- Dataset content -
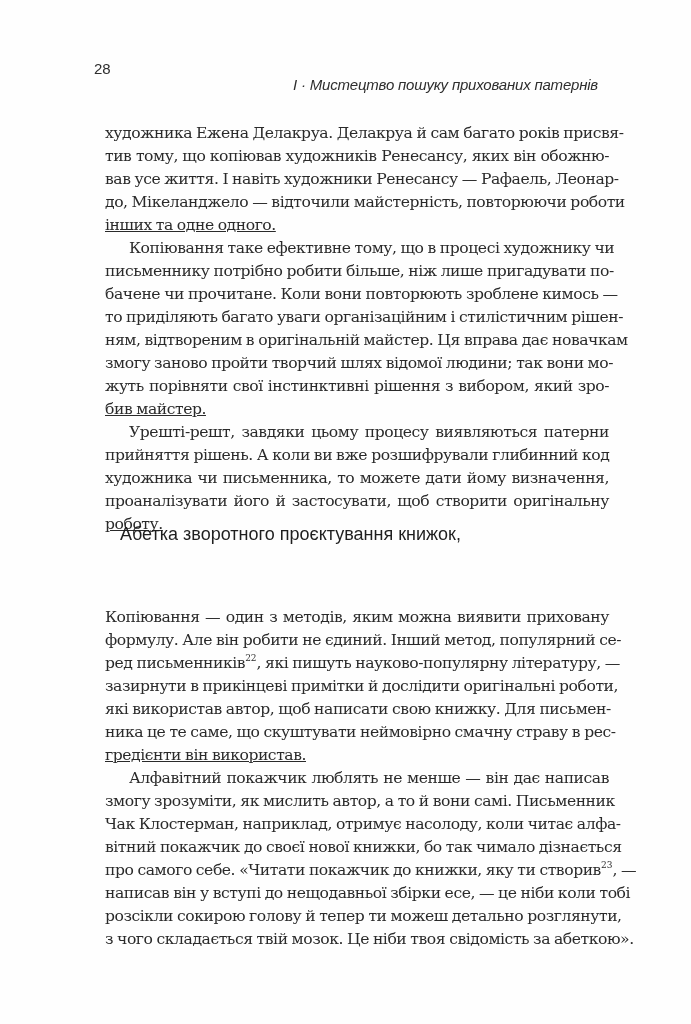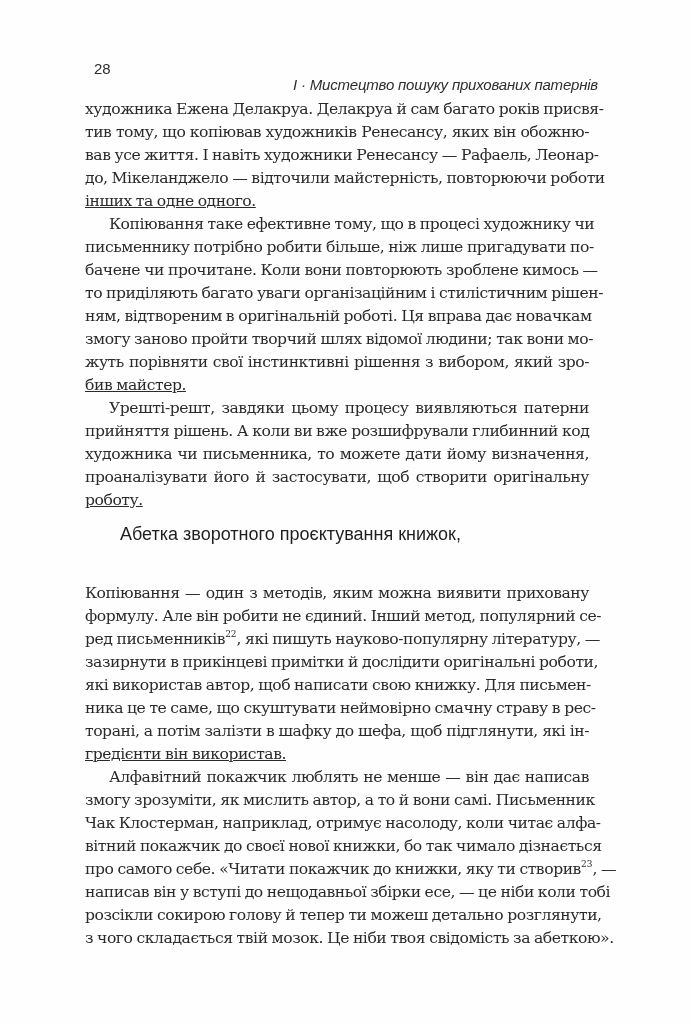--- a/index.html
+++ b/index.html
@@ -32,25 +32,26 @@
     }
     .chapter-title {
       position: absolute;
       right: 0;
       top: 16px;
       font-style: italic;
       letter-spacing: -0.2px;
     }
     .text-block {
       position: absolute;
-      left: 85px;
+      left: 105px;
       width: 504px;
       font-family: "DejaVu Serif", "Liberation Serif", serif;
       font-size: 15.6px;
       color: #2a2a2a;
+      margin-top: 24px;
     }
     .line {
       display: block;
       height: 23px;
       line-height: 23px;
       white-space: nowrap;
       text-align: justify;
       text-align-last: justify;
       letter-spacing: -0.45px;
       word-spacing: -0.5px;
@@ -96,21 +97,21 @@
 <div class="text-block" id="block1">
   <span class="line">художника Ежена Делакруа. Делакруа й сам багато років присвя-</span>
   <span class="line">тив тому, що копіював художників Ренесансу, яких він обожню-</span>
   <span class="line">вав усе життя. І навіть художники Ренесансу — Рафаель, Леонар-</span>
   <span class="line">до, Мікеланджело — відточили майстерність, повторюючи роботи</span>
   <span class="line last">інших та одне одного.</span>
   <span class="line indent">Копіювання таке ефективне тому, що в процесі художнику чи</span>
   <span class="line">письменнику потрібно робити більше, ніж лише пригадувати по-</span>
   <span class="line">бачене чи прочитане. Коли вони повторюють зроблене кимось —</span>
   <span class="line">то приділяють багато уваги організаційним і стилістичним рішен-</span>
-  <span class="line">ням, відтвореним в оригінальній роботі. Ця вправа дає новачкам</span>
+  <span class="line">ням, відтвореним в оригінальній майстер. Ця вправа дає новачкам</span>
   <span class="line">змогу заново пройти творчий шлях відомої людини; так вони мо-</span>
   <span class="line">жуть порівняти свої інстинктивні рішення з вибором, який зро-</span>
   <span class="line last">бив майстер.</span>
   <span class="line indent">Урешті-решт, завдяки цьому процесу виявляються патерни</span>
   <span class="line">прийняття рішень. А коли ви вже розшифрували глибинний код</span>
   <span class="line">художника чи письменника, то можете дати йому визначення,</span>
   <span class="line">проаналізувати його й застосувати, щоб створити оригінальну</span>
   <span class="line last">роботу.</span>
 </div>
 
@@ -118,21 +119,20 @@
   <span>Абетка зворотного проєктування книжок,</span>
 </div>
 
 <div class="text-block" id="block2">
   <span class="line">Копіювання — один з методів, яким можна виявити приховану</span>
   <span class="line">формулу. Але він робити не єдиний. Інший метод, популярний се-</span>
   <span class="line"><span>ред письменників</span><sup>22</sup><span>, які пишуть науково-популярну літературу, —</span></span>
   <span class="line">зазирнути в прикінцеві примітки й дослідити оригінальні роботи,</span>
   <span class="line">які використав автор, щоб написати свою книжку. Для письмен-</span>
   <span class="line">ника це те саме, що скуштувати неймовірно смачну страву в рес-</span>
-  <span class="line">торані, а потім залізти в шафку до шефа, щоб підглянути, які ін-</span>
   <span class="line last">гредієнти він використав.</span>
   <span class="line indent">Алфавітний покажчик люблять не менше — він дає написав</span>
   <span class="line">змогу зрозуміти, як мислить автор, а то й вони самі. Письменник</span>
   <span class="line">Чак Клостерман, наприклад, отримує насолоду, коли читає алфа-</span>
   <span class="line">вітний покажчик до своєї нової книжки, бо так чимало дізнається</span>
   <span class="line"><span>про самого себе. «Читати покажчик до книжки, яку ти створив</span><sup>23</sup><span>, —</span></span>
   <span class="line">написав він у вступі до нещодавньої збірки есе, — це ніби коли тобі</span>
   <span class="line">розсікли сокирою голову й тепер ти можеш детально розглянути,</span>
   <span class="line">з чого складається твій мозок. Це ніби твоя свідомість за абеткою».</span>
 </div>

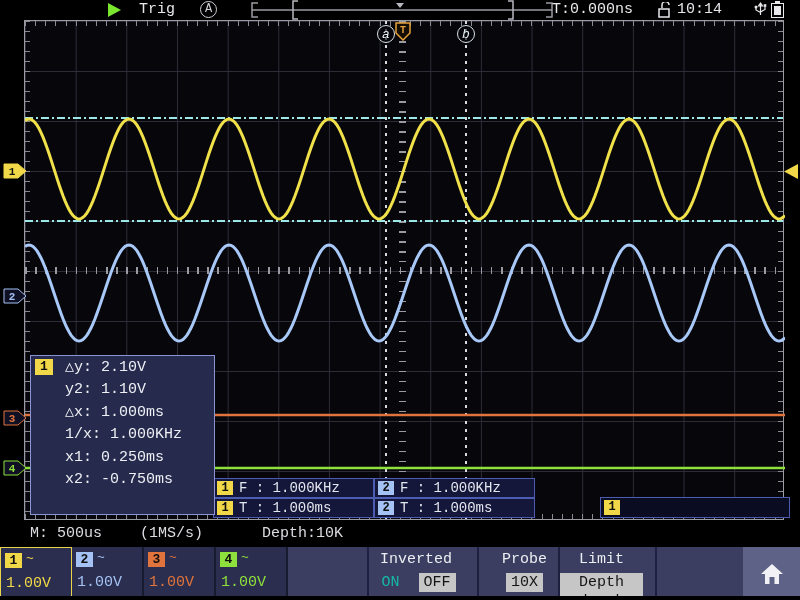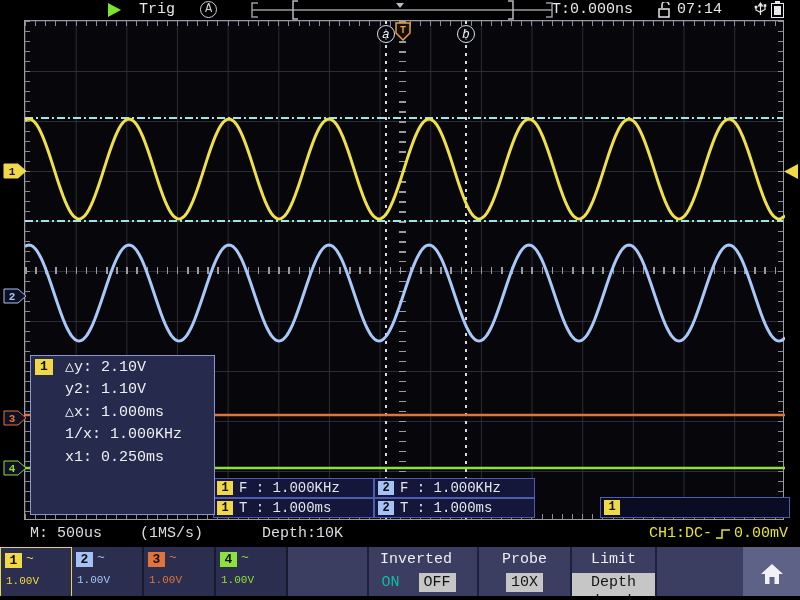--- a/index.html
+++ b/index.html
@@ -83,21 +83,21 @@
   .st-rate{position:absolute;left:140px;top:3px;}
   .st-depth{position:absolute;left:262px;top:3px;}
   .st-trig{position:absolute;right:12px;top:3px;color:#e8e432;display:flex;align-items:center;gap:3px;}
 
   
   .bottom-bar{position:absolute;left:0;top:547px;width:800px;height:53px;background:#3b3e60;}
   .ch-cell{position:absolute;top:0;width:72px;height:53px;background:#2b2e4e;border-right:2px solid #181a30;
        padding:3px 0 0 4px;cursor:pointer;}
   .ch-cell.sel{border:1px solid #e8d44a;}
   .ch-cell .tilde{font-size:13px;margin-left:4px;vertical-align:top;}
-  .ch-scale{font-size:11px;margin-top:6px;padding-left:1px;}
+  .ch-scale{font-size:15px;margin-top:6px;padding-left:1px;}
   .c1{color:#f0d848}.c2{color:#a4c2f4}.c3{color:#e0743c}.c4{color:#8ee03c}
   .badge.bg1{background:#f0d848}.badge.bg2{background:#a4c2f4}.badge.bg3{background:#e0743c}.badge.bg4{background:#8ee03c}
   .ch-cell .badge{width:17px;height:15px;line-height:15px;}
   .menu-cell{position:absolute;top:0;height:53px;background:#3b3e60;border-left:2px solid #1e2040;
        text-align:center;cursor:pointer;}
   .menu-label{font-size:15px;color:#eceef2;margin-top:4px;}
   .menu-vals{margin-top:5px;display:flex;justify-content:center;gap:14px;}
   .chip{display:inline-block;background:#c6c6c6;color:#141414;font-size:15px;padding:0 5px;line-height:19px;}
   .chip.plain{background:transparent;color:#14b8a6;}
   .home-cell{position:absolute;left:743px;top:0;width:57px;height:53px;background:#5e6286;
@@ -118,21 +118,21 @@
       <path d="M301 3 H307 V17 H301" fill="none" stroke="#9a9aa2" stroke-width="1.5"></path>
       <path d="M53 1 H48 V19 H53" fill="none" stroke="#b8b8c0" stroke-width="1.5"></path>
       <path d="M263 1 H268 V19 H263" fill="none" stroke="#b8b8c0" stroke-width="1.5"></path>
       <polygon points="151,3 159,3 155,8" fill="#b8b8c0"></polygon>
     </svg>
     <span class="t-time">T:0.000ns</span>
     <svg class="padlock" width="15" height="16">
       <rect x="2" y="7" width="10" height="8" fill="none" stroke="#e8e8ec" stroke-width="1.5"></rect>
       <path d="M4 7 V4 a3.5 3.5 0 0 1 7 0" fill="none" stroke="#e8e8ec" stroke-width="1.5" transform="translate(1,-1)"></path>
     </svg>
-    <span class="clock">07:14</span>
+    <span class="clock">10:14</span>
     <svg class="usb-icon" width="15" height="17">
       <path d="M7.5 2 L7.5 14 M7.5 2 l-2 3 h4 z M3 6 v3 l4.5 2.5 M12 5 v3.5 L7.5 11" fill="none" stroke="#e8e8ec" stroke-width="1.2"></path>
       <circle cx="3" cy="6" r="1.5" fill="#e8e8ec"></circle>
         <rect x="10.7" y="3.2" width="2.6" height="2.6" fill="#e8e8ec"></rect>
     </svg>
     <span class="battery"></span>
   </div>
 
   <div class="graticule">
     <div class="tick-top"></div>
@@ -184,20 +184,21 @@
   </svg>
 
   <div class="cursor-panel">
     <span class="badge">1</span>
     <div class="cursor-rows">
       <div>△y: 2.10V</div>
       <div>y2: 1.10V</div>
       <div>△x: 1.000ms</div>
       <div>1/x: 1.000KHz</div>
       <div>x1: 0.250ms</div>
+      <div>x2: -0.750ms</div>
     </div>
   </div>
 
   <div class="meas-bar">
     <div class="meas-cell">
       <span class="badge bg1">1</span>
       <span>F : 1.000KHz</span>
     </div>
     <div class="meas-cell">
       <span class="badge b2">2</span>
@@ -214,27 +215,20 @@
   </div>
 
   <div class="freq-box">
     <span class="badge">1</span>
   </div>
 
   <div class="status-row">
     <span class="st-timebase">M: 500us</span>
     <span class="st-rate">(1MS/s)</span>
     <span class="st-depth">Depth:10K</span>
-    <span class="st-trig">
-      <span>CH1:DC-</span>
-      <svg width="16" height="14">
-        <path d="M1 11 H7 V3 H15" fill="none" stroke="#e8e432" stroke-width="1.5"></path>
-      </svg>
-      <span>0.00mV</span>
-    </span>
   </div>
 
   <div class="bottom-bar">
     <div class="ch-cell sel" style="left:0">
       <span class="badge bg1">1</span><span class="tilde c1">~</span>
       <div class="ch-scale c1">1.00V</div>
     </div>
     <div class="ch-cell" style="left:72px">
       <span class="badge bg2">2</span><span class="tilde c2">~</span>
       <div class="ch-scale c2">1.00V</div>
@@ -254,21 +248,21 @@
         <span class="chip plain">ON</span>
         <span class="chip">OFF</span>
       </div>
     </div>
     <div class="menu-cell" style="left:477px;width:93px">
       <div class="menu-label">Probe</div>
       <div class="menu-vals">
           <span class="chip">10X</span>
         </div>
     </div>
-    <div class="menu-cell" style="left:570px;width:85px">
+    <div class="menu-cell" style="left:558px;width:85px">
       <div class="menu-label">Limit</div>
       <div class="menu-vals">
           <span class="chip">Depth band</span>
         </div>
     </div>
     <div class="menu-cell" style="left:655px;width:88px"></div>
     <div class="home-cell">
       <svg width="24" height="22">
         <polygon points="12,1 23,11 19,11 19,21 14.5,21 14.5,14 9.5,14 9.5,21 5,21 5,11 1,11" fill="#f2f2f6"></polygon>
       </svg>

- What the task asks -
Bring together each line above where the string "plain" turns up.

- Result for this task -
   .chip.plain{background:transparent;color:#14b8a6;}
         <span class="chip plain">ON</span>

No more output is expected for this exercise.